Chaney, instead, is a business major, with a bachelor’s degree in accounting from the University of Tennessee at Chattanooga. He is also the maintenance director and a certified aviation manager (CAM). Chaney says his business background is a critical tool in communicating with upper management in the language of business—the charts, graphs and spreadsheets that demonstrate his department’s value to CCBCC’s bottom line.

Chaney started out to be a pilot, earning his private license when he was 17. He knew he wanted to work in corporate aviation and the conventional wisdom at the time suggested that an aspiring corporate pilot ought to get an A&P rating to make himself more marketable. This he did, graduating from Florida Aviation Academy of Aerospace Technology (today National Aviation Academy) in 1976.

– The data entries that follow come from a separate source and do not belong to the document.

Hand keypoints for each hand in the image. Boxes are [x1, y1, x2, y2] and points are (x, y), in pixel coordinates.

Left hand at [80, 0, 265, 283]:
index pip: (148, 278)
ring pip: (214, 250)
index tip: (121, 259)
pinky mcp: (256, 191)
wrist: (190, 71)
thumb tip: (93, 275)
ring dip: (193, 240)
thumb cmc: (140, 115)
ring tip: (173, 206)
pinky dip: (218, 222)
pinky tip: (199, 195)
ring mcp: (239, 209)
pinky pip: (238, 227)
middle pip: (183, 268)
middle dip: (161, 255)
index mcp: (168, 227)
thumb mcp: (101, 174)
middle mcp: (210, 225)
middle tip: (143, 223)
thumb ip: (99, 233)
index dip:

Despite his initial plans, Chaney’s maintenance career blossomed, and in the mid-1980s he decided that he could not be both a good pilot and a good mechanic. Realizing that his destiny lay in maintenance and management, he enrolled at the University of Tennessee.

An industry leader

An assortment of products bottled and distributed by Coca-Cola Consolidated. The company sells carbonated soft drinks, bottled water, teas, juices, isotronics and energy drinks.

In 2003 Chaney became one of the first to attain NBAA’s CAM certification. Today he is a member of the CAM governing board. He is also chairman of NBAA’s Cessna 500-series technical committee and a member of Cessna’s MSG3 (maintenance steering group) industry steering committee.

In Oct 2009 Chaney added a dispatcher’s license to his credentials. He had taken on the department’s scheduling responsibilities after a round of layoffs and noticed that the scheduler’s job description called for the license. The company uses Aviation Information Systems dispatching software.

Chief pilot for the department is Mike Garrett, a retired US Army aviator who joined the company at CHA in 1998 after working as an instructor for FlightSafety Intl (FSI) in Hous­ton TX. Garrett’s responsibilities include crew scheduling, maintaining the department’s publications and manuals, and overseeing the other pilots.

With Chaney, he handles hiring new pilots—an infrequent requirement at CCBCC, although the company occasionally uses contract pilots. Minimum flight time for a CCBCC copilot is 1500 hrs, Garrett says, although the company prefers to use cocaptains with a minimum of 2500 hrs TT and at least 500 hrs of jet time.